This article, written from the perspective of the Left, is a bit hysterical but on the mark. Goldwater lost the battle but won the war. And he lived long enough to savor the taste of victory.
Some comments
In two years Brown would lose his seat to Ronald Reagan
And although Johnson buried Goldwater in California, the Republican George Murphy easily beat Kennedy icon Pierre Salinger for the Senate seat to which Brown had appointed him upon the death of Clair Engel in a year earlier.
Nearly 4 million Americans volunteered to work for his campaign.
Yup. My virgin effort in politics as a high school student back in New Jersey.
My mother was a Goldwater Girl. She still has her elephant pin with the Goldwater glasses. I cannot wait to pass that pin on to my own daughter.
"In our hearts, we knew he was right."
Not really. When you left a Goldwater rally you left knowing that you had just heard an honest man who had told you what you needed to hear, not necessarily what you wanted to hear. He was not a Reagan or a Kennedy but he was a far better speaker than Nixon, Ford, Carter or George H. W. Bush. And compared with Johnson, Goldwater was pure eloquence.
The campaign was "poor" in the sense that Goldwater pandered to no one. But that was not what doomed his campaign. As was observed at the time, the bullet that killed Kennedy killed any chance that Goldwater had to become president. Had Kennedy not been shot, the 1964 election definitely would have been closer and may have resulted in a Goldwater victory.
The Girl next to me had 1 small Johnson badge. (she was a commy!)
One can only wish it were so.
And who wouldn't rather be "on their own", when the alternative is to have the Democrats "taking care of you" thru the medium of the federal bureaucracy?
Sister was a Goldwater Girl from Tucson; As a 9 year old, mom and I canvassed our precinct for Barry. Of course, it being Tucson, it wasn't particularly hard....mostly a foregone conclusion.
The bumper stickers my father's car had:
AuH2O
In your heart, you know he's right
Left them there till 1970.
Nice to see some people here on FR like Barry. The other day I made some flattering remarks about him and was immediately flamed. "worst campaign ever". "went for gay rights". "supported a Democrat". "supported abortion".
Yeah, that was Goldwater. Got older, still being a contrarian. So he went against the grain occasionally, even the conservative grain. I don't think his core principals changed. Read "With No Apologies". The prescience is remarkable. He was, of course, Right.

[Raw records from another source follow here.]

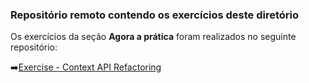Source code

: ### Repositório remoto contendo os exercícios deste diretório

Os exercícios da seção  **Agora a prática** foram realizados no seguinte repositório:

:arrow_right:[Exercise - Context API Refactoring](https://github.com/tiagordebarros/exercise-contextAPI-refactoring)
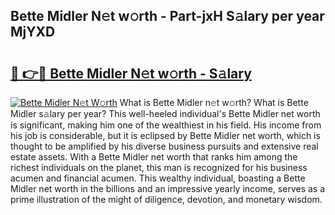 ## Bette Midler N𝚎t w𝚘rth - Part-jxH S𝚊lary per year MjYXD

# <h2><a href="http://gc570lg.nevu.top/?p=Bette+Midler">🔗 👉🔴 Bette Midler N𝚎t w𝚘rth - S𝚊lary</a></h2>

[![Bette Midler N𝚎t W𝚘rth](https://i.imgur.com/Oavwk0R.jpeg)](http://gc570lg.nevu.top/?p=Bette+Midler)
What is Bette Midler n𝚎t w𝚘rth? What is Bette Midler s𝚊lary per year?
This well-heeled individual's Bette Midler net worth is significant, making him one of the wealthiest in his field. His income from his job is considerable, but it is eclipsed by Bette Midler net worth, which is thought to be amplified by his diverse business pursuits and extensive real estate assets. With a Bette Midler net worth that ranks him among the richest individuals on the planet, this man is recognized for his business acumen and financial acumen. This wealthy individual, boasting a Bette Midler net worth in the billions and an impressive yearly income, serves as a prime illustration of the might of diligence, devotion, and monetary wisdom.
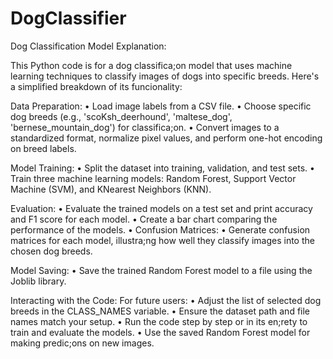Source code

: # DogClassifier

Dog Classification Model Explanation:

This Python code is for a dog classifica;on model that uses machine learning techniques to classify images of dogs into specific breeds. Here's a simplified breakdown of its funcionality:

Data Preparation:
• Load image labels from a CSV file.
• Choose specific dog breeds (e.g., 'scoKsh_deerhound', 'maltese_dog', 'bernese_mountain_dog')
for classifica;on.
• Convert images to a standardized format, normalize pixel values, and perform one-hot encoding
on breed labels.

Model Training:
• Split the dataset into training, validation, and test sets.
• Train three machine learning models: Random Forest, Support Vector Machine (SVM), and KNearest Neighbors (KNN).

Evaluation:
• Evaluate the trained models on a test set and print accuracy and F1 score for each model.
• Create a bar chart comparing the performance of the models.
• Confusion Matrices:
• Generate confusion matrices for each model, illustra;ng how well they classify images into the
chosen dog breeds.

Model Saving:
• Save the trained Random Forest model to a file using the Joblib library.

Interacting with the Code:
For future users:
• Adjust the list of selected dog breeds in the CLASS_NAMES variable.
• Ensure the dataset path and file names match your setup.
• Run the code step by step or in its en;rety to train and evaluate the models.
• Use the saved Random Forest model for making predic;ons on new images.


    
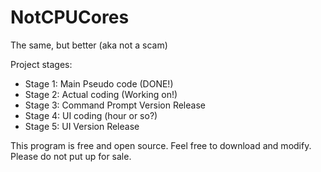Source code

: # NotCPUCores
The same, but better (aka not a scam)


Project stages:

* Stage 1: Main Pseudo code (DONE!)
* Stage 2: Actual coding (Working on!)
* Stage 3: Command Prompt Version Release
* Stage 4: UI coding (hour or so?)
* Stage 5: UI Version Release

This program is free and open source. Feel free to download and modify. Please do not put up for sale.
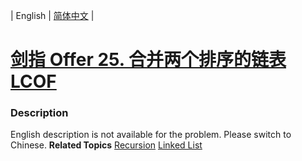 | English | [简体中文](README.md) |

# [剑指 Offer 25. 合并两个排序的链表  LCOF](https://leetcode.cn/problems/he-bing-liang-ge-pai-xu-de-lian-biao-lcof)
 ### Description
English description is not available for the problem. Please switch to Chinese.
**Related Topics**  [Recursion](https://leetcode.cn/tag/recursion) [Linked List](https://leetcode.cn/tag/linked-list) 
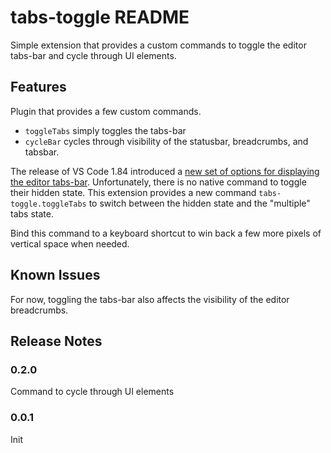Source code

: # tabs-toggle README

Simple extension that provides a custom commands to toggle the editor tabs-bar
and cycle through UI elements.

## Features

Plugin that provides a few custom commands.
- `toggleTabs` simply toggles the tabs-bar
- `cycleBar` cycles through visibility of the statusbar, breadcrumbs, and
  tabsbar.

The release of VS Code 1.84 introduced a [new set of options for displaying the
editor tabs-bar](https://code.visualstudio.com/updates/v1_84#_hide-editor-tabs).
Unfortunately, there is no native command to toggle their hidden state. This
extension provides a new command `tabs-toggle.toggleTabs` to switch between the
hidden state and the "multiple" tabs state.

Bind this command to a keyboard shortcut to win back a few more pixels of
vertical space when needed.

## Known Issues

For now, toggling the tabs-bar also affects the visibility of the editor
breadcrumbs.

## Release Notes

### 0.2.0

Command to cycle through UI elements

### 0.0.1

Init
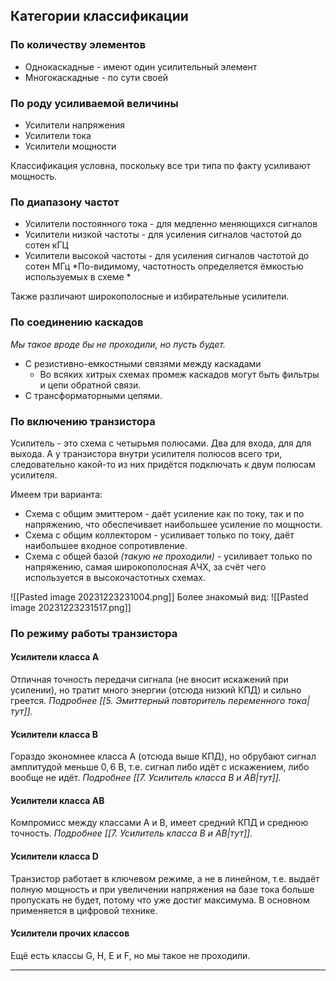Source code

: ## Категории классификации

### По количеству элементов
- Однокаскадные - имеют один усилительный элемент
- Многокаскадные - по сути своей
### По роду усиливаемой величины
- Усилители напряжения
- Усилители тока
- Усилители мощности

Классификация условна, поскольку все три типа по факту усиливают мощность.
### По диапазону частот
- Усилители постоянного тока - для медленно меняющихся сигналов
- Усилители низкой частоты - для усиления сигналов частотой до сотен кГЦ
- Усилители высокой частоты - для усиления сигналов частотой до сотен МГц
*По-видимому, частотность определяется ёмкостью используемых в схеме *

Также различают широкополосные и избирательные усилители.
### По соединению каскадов
*Мы такое вроде бы не проходили, но пусть будет.*
- С резистивно-емкостными связями между каскадами
	- Во всяких хитрых схемах промеж каскадов могут быть фильтры и цепи обратной связи.
- С трансформаторными цепями.

### По включению транзистора
Усилитель - это схема с четырьмя полюсами. Два для входа, для для выхода. А у транзистора внутри усилителя полюсов всего три, следовательно какой-то из них придётся подключать к двум полюсам усилителя.

Имеем три варианта:
- Схема с общим эмиттером - даёт усиление как по току, так и по напряжению, что обеспечивает наибольшее усиление по мощности.
- Схема с общим коллектором - усиливает только по току, даёт наибольшее входное сопротивление. 
- Схема с общей базой *(такую не проходили)* - усиливает только по напряжению, самая широкополосная АЧХ, за счёт чего используется в высокочастотных схемах.

![[Pasted image 20231223231004.png]]
Более знакомый вид:
![[Pasted image 20231223231517.png]]
### По режиму работы транзистора
#### Усилители класса А
Отличная точность передачи сигнала (не вносит искажений при усилении), но тратит много энергии (отсюда низкий КПД) и сильно греется.
*Подробнее [[5. Эмиттерный повторитель переменного тока|тут]].*
#### Усилители класса B
Гораздо экономнее класса A (отсюда выше КПД), но обрубают сигнал амплитудой меньше $0,6$ В, т.е. сигнал либо идёт с искажением, либо вообще не идёт.
*Подробнее [[7. Усилитель класса В и АВ|тут]].*
#### Усилители класса AB
Компромисс между классами A и B, имеет средний КПД и среднюю точность.
*Подробнее [[7. Усилитель класса В и АВ|тут]].*
#### Усилители класса D
Транзистор работает в ключевом режиме, а не в линейном, т.е. выдаёт полную мощность и при увеличении напряжения на базе тока больше пропускать не будет, потому что уже достиг максимума. В основном применяется в цифровой технике.
#### Усилители прочих классов
Ещё есть классы G, H, E и F, но мы такое не проходили.

***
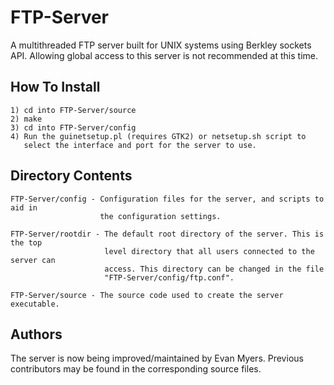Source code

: FTP-Server
==========
A multithreaded FTP server built for UNIX systems using Berkley sockets API. Allowing global access to this server is not recommended at this time.


How To Install
--------------
	1) cd into FTP-Server/source
	2) make
	3) cd into FTP-Server/config
	4) Run the guinetsetup.pl (requires GTK2) or netsetup.sh script to
	   select the interface and port for the server to use.


Directory Contents
------------------
	FTP-Server/config - Configuration files for the server, and scripts to aid in
						the configuration settings.

	FTP-Server/rootdir - The default root directory of the server. This is the top
						 level directory that all users connected to the server can
						 access. This directory can be changed in the file
						 "FTP-Server/config/ftp.conf".

	FTP-Server/source - The source code used to create the server executable.



Authors
-------
The server is now being improved/maintained by Evan Myers. Previous 
contributors may be found in the corresponding source files.
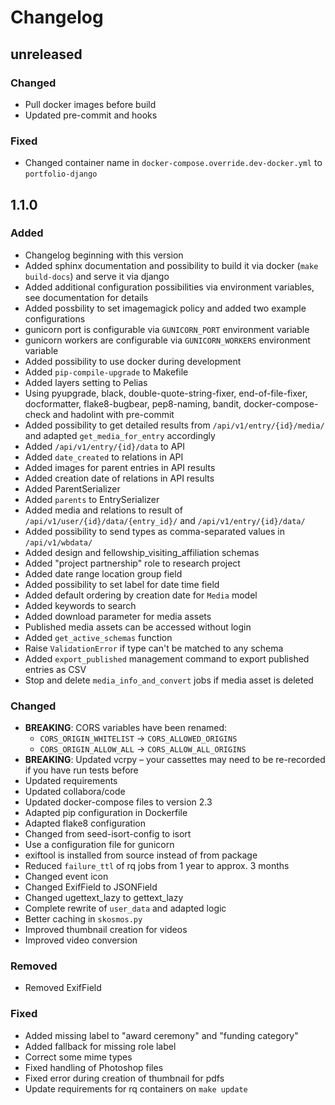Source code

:# Changelog

## unreleased

### Changed
- Pull docker images before build
- Updated pre-commit and hooks

### Fixed
- Changed container name in `docker-compose.override.dev-docker.yml` to `portfolio-django`

## 1.1.0

### Added
- Changelog beginning with this version
- Added sphinx documentation and possibility to build it via docker (`make build-docs`) and serve it via django
- Added additional configuration possibilities via environment variables, see documentation for details
- Added possbility to set imagemagick policy and added two example configurations
- gunicorn port is configurable via `GUNICORN_PORT` environment variable
- gunicorn workers are configurable via `GUNICORN_WORKERS` environment variable
- Added possibility to use docker during development
- Added `pip-compile-upgrade` to Makefile
- Added layers setting to Pelias
- Using pyupgrade, black, double-quote-string-fixer, end-of-file-fixer, docformatter, flake8-bugbear, pep8-naming, 
  bandit, docker-compose-check and hadolint with pre-commit
- Added possibility to get detailed results from `/api/v1/entry/{id}/media/` and adapted `get_media_for_entry` 
  accordingly
- Added `/api/v1/entry/{id}/data` to API
- Added `date_created` to relations in API
- Added images for parent entries in API results
- Added creation date of relations in API results
- Added ParentSerializer
- Added `parents` to EntrySerializer
- Added media and relations to result of `/api/v1/user/{id}/data/{entry_id}/` and `/api/v1/entry/{id}/data/`
- Added possibility to send types as comma-separated values in `/api/v1/wbdata/`
- Added design and fellowship_visiting_affiliation schemas
- Added "project partnership" role to research project
- Added date range location group field
- Added possibility to set label for date time field
- Added default ordering by creation date for `Media` model
- Added keywords to search
- Added download parameter for media assets
- Published media assets can be accessed without login
- Added `get_active_schemas` function
- Raise `ValidationError` if type can't be matched to any schema
- Added `export_published` management command to export published entries as CSV
- Stop and delete `media_info_and_convert` jobs if media asset is deleted

### Changed
- **BREAKING**: CORS variables have been renamed:
    - `CORS_ORIGIN_WHITELIST` -> `CORS_ALLOWED_ORIGINS`
    - `CORS_ORIGIN_ALLOW_ALL` -> `CORS_ALLOW_ALL_ORIGINS`
- **BREAKING**: Updated vcrpy – your cassettes may need to be re-recorded if you have run tests before
- Updated requirements
- Updated collabora/code
- Updated docker-compose files to version 2.3
- Adapted pip configuration in Dockerfile
- Adapted flake8 configuration
- Changed from seed-isort-config to isort
- Use a configuration file for gunicorn 
- exiftool is installed from source instead of from package
- Reduced `failure_ttl` of rq jobs from 1 year to approx. 3 months
- Changed event icon
- Changed ExifField to JSONField
- Changed ugettext_lazy to gettext_lazy 
- Complete rewrite of `user_data` and adapted logic
- Better caching in `skosmos.py`
- Improved thumbnail creation for videos
- Improved video conversion

### Removed
- Removed ExifField

### Fixed
- Added missing label to "award ceremony" and "funding category"
- Added fallback for missing role label
- Correct some mime types
- Fixed handling of Photoshop files
- Fixed error during creation of thumbnail for pdfs
- Update requirements for rq containers on `make update`
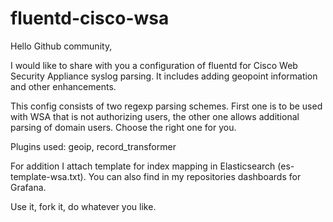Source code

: # fluentd-cisco-wsa


Hello Github community,

I would like to share with you a configuration of fluentd for Cisco Web Security Appliance syslog parsing. 
It includes adding geopoint information and other enhancements.

This config consists of two regexp parsing schemes. First one is to be used with WSA that is not authorizing users, the other one allows additional parsing of domain users. Choose the right one for you.


Plugins used: geoip, record_transformer

For addition I attach template for index mapping in Elasticsearch (es-template-wsa.txt).
You can also find in my repositories dashboards for Grafana.


Use it, fork it, do whatever you like.
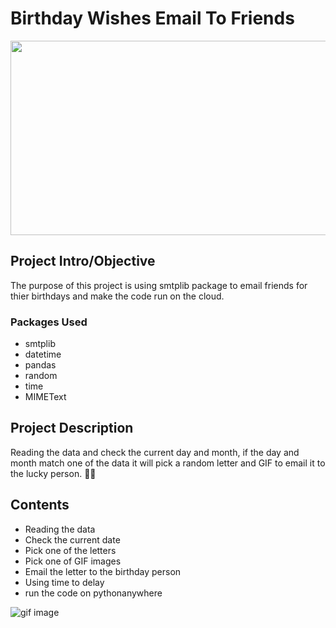# Birthday Wishes Email To Friends

<img src="https://thumbs.dreamstime.com/b/birthday-header-colored-balloons-confetti-explosion-colored-balloons-confetti-text-happy-birthday-white-113056426.jpg" alt="" width="800" height="311" />

## Project Intro/Objective

The purpose of this project is using smtplib package to email friends for thier birthdays and make the code run on the cloud.

### Packages Used
* smtplib
* datetime
* pandas
* random
* time
* MIMEText


## Project Description

Reading the data and check the current day and month, if the day and month match one of the data
it will pick a random letter and GIF to email it to the lucky person. 🥳🎉


## Contents

- Reading the data
- Check the current date
- Pick one of the letters
- Pick one of GIF images
- Email the letter to the birthday person
- Using time to delay 
- run the code on pythonanywhere


 ![gif image](https://media.giphy.com/media/5sgUUvcbSmY12/giphy.gif)



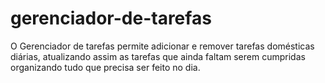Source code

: # gerenciador-de-tarefas
O Gerenciador de tarefas permite adicionar e remover tarefas domésticas diárias, atualizando assim as tarefas que ainda faltam serem cumpridas organizando tudo que precisa ser feito no dia. 
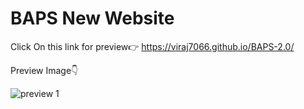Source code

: # BAPS New Website
Click On this link for preview👉
https://viraj7066.github.io/BAPS-2.0/




Preview Image👇

![preview 1](https://user-images.githubusercontent.com/123192491/227803248-baf85ff9-f395-48f9-a8a6-c0d52dd4e0f0.png)

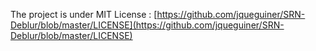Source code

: The project is under MIT License :
[https://github.com/jqueguiner/SRN-Deblur/blob/master/LICENSE](https://github.com/jqueguiner/SRN-Deblur/blob/master/LICENSE)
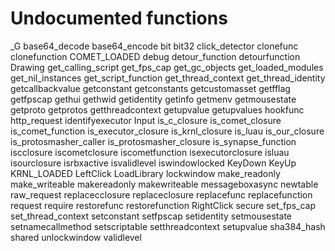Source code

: # Undocumented functions

_G
base64_decode
base64_encode
bit
bit32
click_detector
clonefunc
clonefunction
COMET_LOADED
debug
detour_function
detourfunction
Drawing
get_calling_script
get_fps_cap
get_gc_objects
get_loaded_modules
get_nil_instances
get_script_function
get_thread_context
get_thread_identity
getcallbackvalue
getconstant
getconstants
getcustomasset
getfflag
getfpscap
gethui
gethwid
getidentity
getinfo
getmenv
getmousestate
getproto
getprotos
getthreadcontext
getupvalue
getupvalues
hookfunc
http_request
identifyexecutor
Input
is_c_closure
is_comet_closure
is_comet_function
is_executor_closure
is_krnl_closure
is_luau
is_our_closure
is_protosmasher_caller
is_protosmasher_closure
is_synapse_function
iscclosure
iscometclosure
iscometfunction
isexecutorclosure
isluau
isourclosure
isrbxactive
isvalidlevel
iswindowlocked
KeyDown
KeyUp
KRNL_LOADED
LeftClick
LoadLibrary
lockwindow
make_readonly
make_writeable
makereadonly
makewriteable
messageboxasync
newtable
raw_request
replacecclosure
replaceclosure
replacefunc
replacefunction
request
require
restorefunc
restorefunction
RightClick
secure
set_fps_cap
set_thread_context
setconstant
setfpscap
setidentity
setmousestate
setnamecallmethod
setscriptable
setthreadcontext
setupvalue
sha384_hash
shared
unlockwindow
validlevel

Goldwater's singular achievement was to pave the way for the Reagan Revolution of the 1980's in two ways. First, the apparent triumph of LBJ and extreme New Dealism drove the Democrat party every further and further to the left, disaffecting and alienating their blue-collar, fundamentally conservative, Democrat base (the "Reagan Democrats"). Hence, Nixon's "southern strategy", massive defections from the Democrat party, and the phenomenon of "neo-conservatism." Second, it is impossible to imagine Reagan's victory in 1980 without a pre-Reagan, conservative sacrificial lamb -- Goldwater was the conservative offering on the altar of political immolation. The liberals took their best shot at Barry -- he was vilified as every rotten thing under the sun. When Reagan came along later, their attacks on him had no punch -- people had seen the essential hollowness of the Democrat agenda and rhetoric.
Although he reveled in his "contrarian" aura, Barry Goldwater was a fine conservative, a good Senator, and great American.